There’s a lot of trepidation about letting the machine do the remediation. There’s a conversation going on about people losing jobs to AI and ML and it’s not unique to the U.S. It’s a conversation in the EU and it’s the same conversation here. I would tell you, that it is not really a true statement. There’s a security innovation landscape that’s looking for really smart people that are going to hire people right out of college, or right out of their apprenticeship program. So what I’ve seen in our area is that innovation is driving the next generation. There will always be higher order jobs that will need human intervention.
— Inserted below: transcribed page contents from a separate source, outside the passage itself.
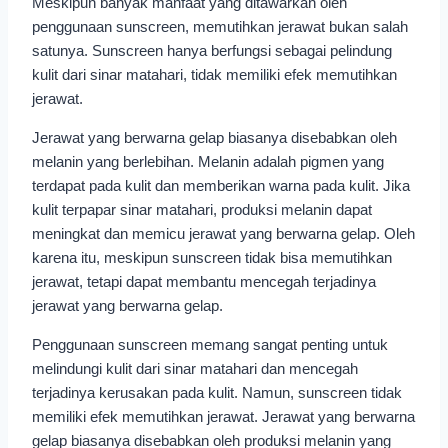
Meskipun banyak manfaat yang ditawarkan oleh
penggunaan sunscreen, memutihkan jerawat bukan salah
satunya. Sunscreen hanya berfungsi sebagai pelindung
kulit dari sinar matahari, tidak memiliki efek memutihkan
jerawat.
Jerawat yang berwarna gelap biasanya disebabkan oleh
melanin yang berlebihan. Melanin adalah pigmen yang
terdapat pada kulit dan memberikan warna pada kulit. Jika
kulit terpapar sinar matahari, produksi melanin dapat
meningkat dan memicu jerawat yang berwarna gelap. Oleh
karena itu, meskipun sunscreen tidak bisa memutihkan
jerawat, tetapi dapat membantu mencegah terjadinya
jerawat yang berwarna gelap.
Penggunaan sunscreen memang sangat penting untuk
melindungi kulit dari sinar matahari dan mencegah
terjadinya kerusakan pada kulit. Namun, sunscreen tidak
memiliki efek memutihkan jerawat. Jerawat yang berwarna
gelap biasanya disebabkan oleh produksi melanin yang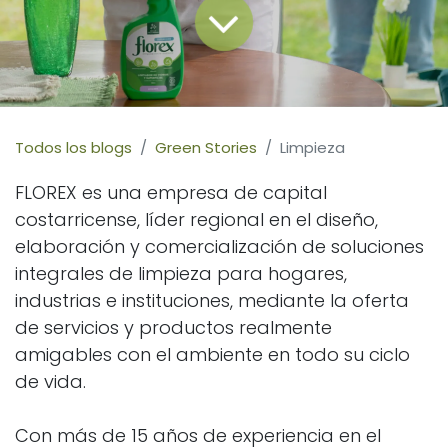
Todos los blogs
Green Stories
Limpieza
FLOREX es una empresa de capital
costarricense, líder regional en el diseño,
elaboración y comercialización de soluciones
integrales de limpieza para hogares,
industrias e instituciones, mediante la oferta
de servicios y productos realmente
amigables con el ambiente en todo su ciclo
de vida.
Con más de 15 años de experiencia en el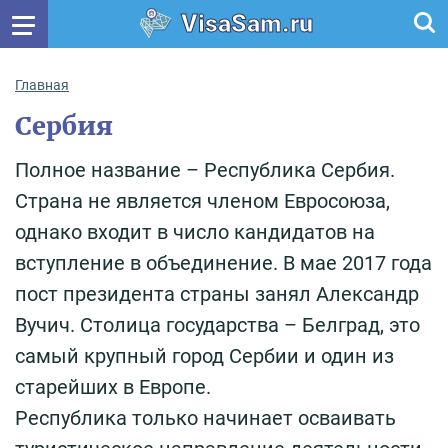
VisaSam.ru
Главная
Сербия
Полное название – Республика Сербия.
Страна не является членом Евросоюза,
однако входит в число кандидатов на
вступление в объединение. В мае 2017 года
пост президента страны занял Александр
Вучич. Столица государства – Белград, это
самый крупный город Сербии и один из
старейших в Европе.
Республика только начинает осваивать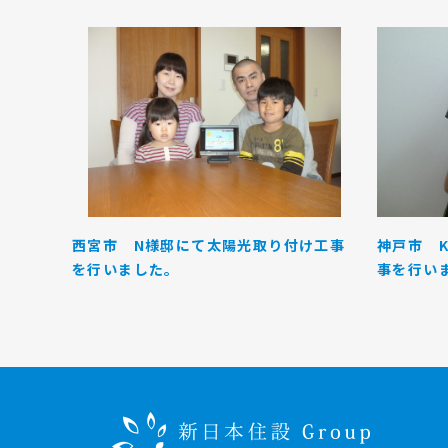
西宮市 N様邸にて太陽光取り付け工事
神戸市 
を行いました。
事を行いま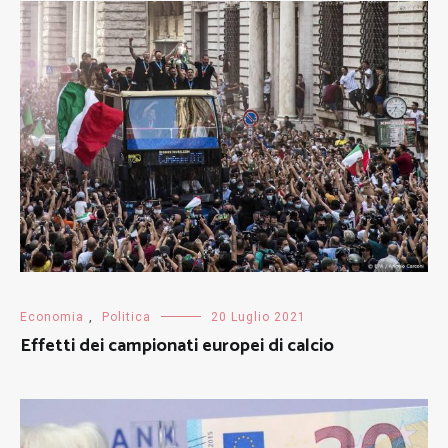
Economia
,
Politica
20 Luglio 2021
Effetti dei campionati europei di calcio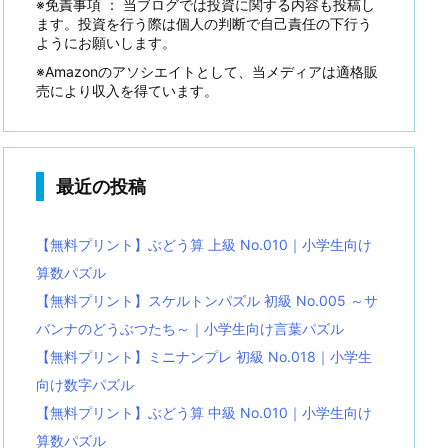
※免責事項 ： 当ブログでは投資に関する内容も投稿し
ます。投資を行う際は個人の判断で自己責任の下行う
ようにお願いします。
※Amazonのアソシエイトとして、当メディアは適格販
売により収入を得ています。
最近の投稿
【無料プリント】ぶどう算 上級 No.010｜小学生向け
算数パズル
【無料プリント】スケルトンパズル 初級 No.005 ～サ
バンナのどうぶつたち～｜小学生向け言葉パズル
【無料プリント】ミニナンプレ 初級 No.018｜小学生
向け数字パズル
【無料プリント】ぶどう算 中級 No.010｜小学生向け
算数パズル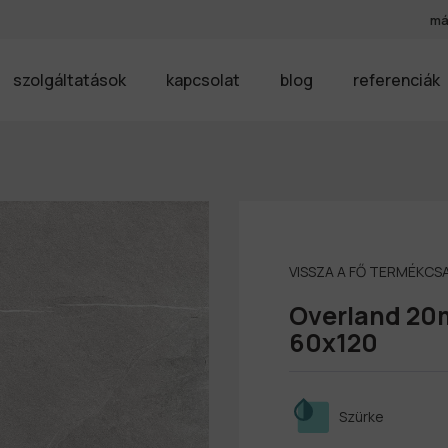
má
szolgáltatások
kapcsolat
blog
referenciák
VISSZA A FŐ TERMÉKC
Overland 20
60x120
Szürke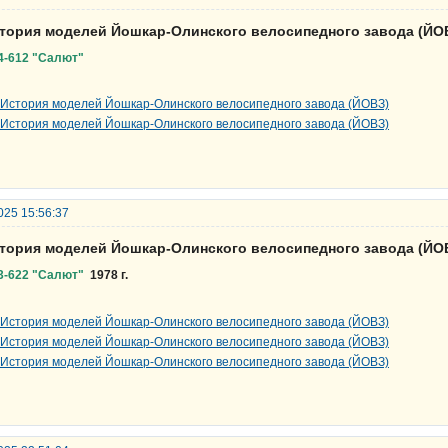
стория моделей Йошкар-Олинского велосипедного завода (ЙО
4-612 "Салют"
025 15:56:37
стория моделей Йошкар-Олинского велосипедного завода (ЙО
3-622 "Салют"
1978 г.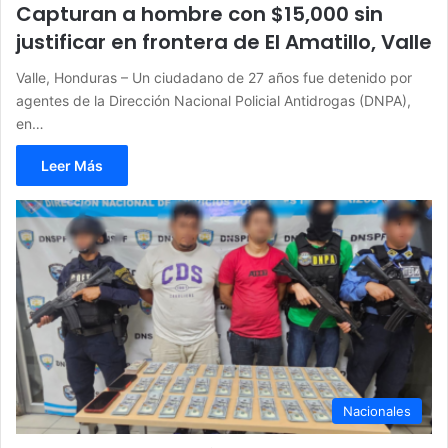
Capturan a hombre con $15,000 sin
justificar en frontera de El Amatillo, Valle
Valle, Honduras – Un ciudadano de 27 años fue detenido por
agentes de la Dirección Nacional Policial Antidrogas (DNPA),
en…
Leer Más
Nacionales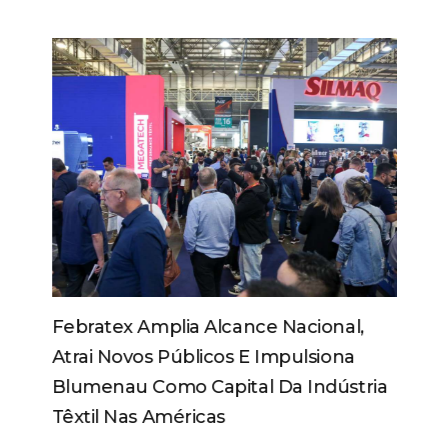
Febratex Amplia Alcance Nacional,
Atrai Novos Públicos E Impulsiona
Blumenau Como Capital Da Indústria
Têxtil Nas Américas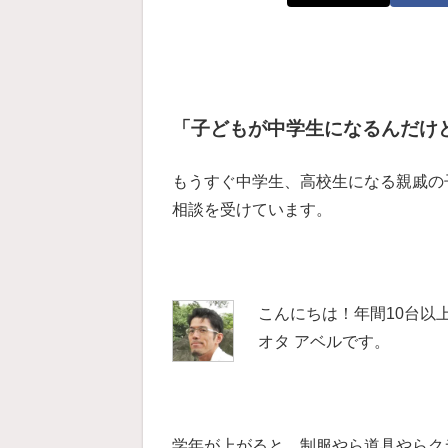
「子どもが中学生になるんだけ
もうすぐ中学生、高校生になる親戚の
相談を受けています。
こんにちは！年間10台以
オタ アベルです。
学年が上がると、制服やら道具やらク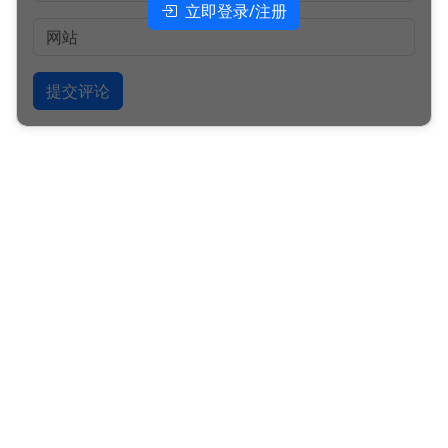
立即登录/注册
提交评论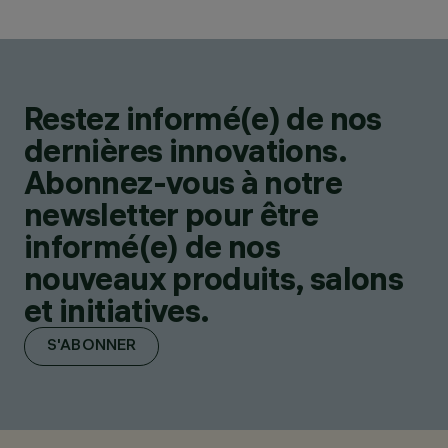
Restez informé(e) de nos
dernières innovations.
Abonnez-vous à notre
newsletter pour être
informé(e) de nos
nouveaux produits, salons
et initiatives.
S'ABONNER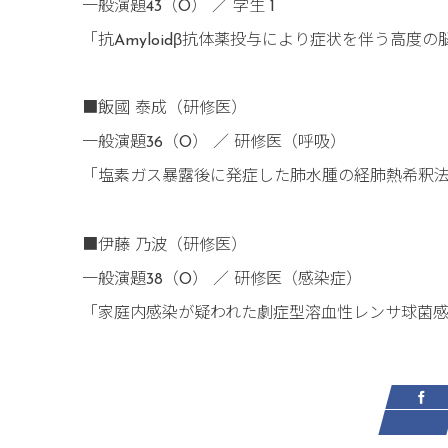
一般演題43（O） ／ 学生 1
「抗Amyloidβ抗体薬投与により症状を伴う高度
■飯國 泰成（研修医）
一般演題36（O） ／ 研修医（呼吸）
「塩素ガス暴露後に発症した肺水腫の経肺熱希釈
■伊藤 乃波（研修医）
一般演題38（O） ／ 研修医（感染症）
「家庭内感染が疑われた劇症型溶血性レンサ球菌感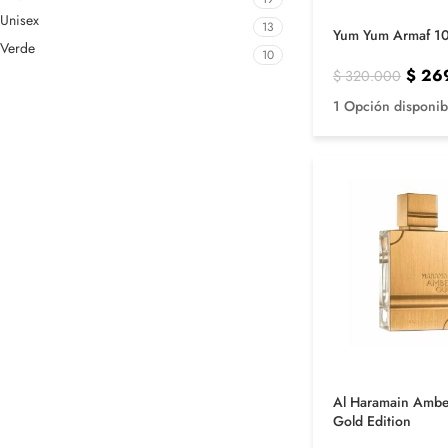
Unisex
13
Yum Yum Armaf 1
Verde
10
$
26
$
320.000
1 Opción disponib
Al Haramain Amb
Gold Edition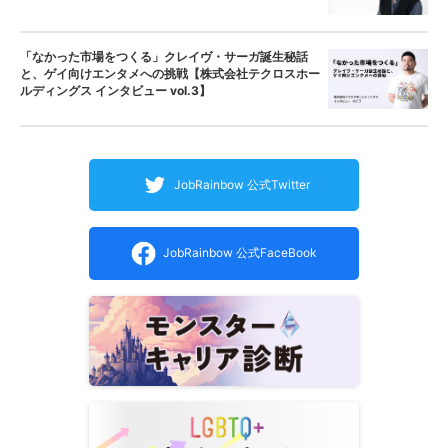
「なかった市場をつくる」クレイヴ・サーガ誕生秘話
と、ゲイ向けエンタメへの挑戦【株式会社テクロスホー
ルディングス インタビュー vol.3】
JobRainbow 公式Twitter
JobRainbow 公式FaceBook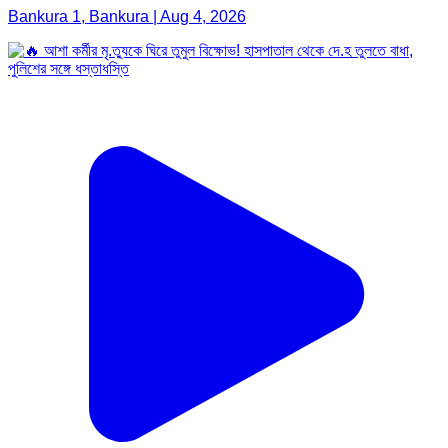
Bankura 1, Bankura | Aug 4, 2026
Folks will need to learn new skills and move with innovation.
Apprenticeship is probably the best thing. Because that can come at any stage in life. Most people in the States do their degree in university right after they get out of secondary school, and then ever go back. I’m advocating for apprenticeship programs throughout your lifespan. We do that now with veterans that come out of the military; we do it for older adults that want career changes. If they have the aptitude, and the willingness to learn, I’m going to hire that person, because I can train them to do any one or number of jobs.
Impact of 5G
Marc French: 5G does raise concerns about the proliferation of your attack surface. 5G is going to allow for much more connectivity then you’ve ever seen in the past. It also takes the conversation to how much more connected the human is going to be with respect to that. So now 5G, when it comes to wearables, is an interesting conversation as well. Also, think about augmented reality in a 5G world, you can kind of do it. Think about an augmented reality situation where I need to find my way down to the World Trade Center in Dubai and I can see that virtually on my phone or through my glasses.
Now think about that, from a security perspective. So what if I could hijack the stream there and direct you to a place that you shouldn’t go. So there’s always an angle. The more connections I have, the more technology I’m going to introduce, the more likelihood for someone to actually monetize that from a crimeware perspective. If you look at 5G, it just opens up the opportunity to inject more kit into the environment, which means more real-time connections; which means that I’m going to have more access to data that I need to protect. So this goes back to the ML-AI perspective. Today, if you’re going to ask me if humans can do that work – they absolutely can’t do that work. So without AI and ML, we are not prepared at all to face the threats that innovations that 5G are bringing in.
Innovation is outstripping cybersecurity. It’s just the reality. This has happened in the past with innovation outstripping the security side. Tactically, what I’d probably do is focus on response detection and response in the short term, knowing that the adversaries are probably going to be ahead of me out of the gate. So, my blue team is going to be right on their tail getting up to speed while you make sure you can identify telemetry, do some kind of detection, and you’ve got a good response by compartmentalization. There are a whole bunch of ways that we can do it. In that time, ML catches back up. And then we’ll be in the race that we are today.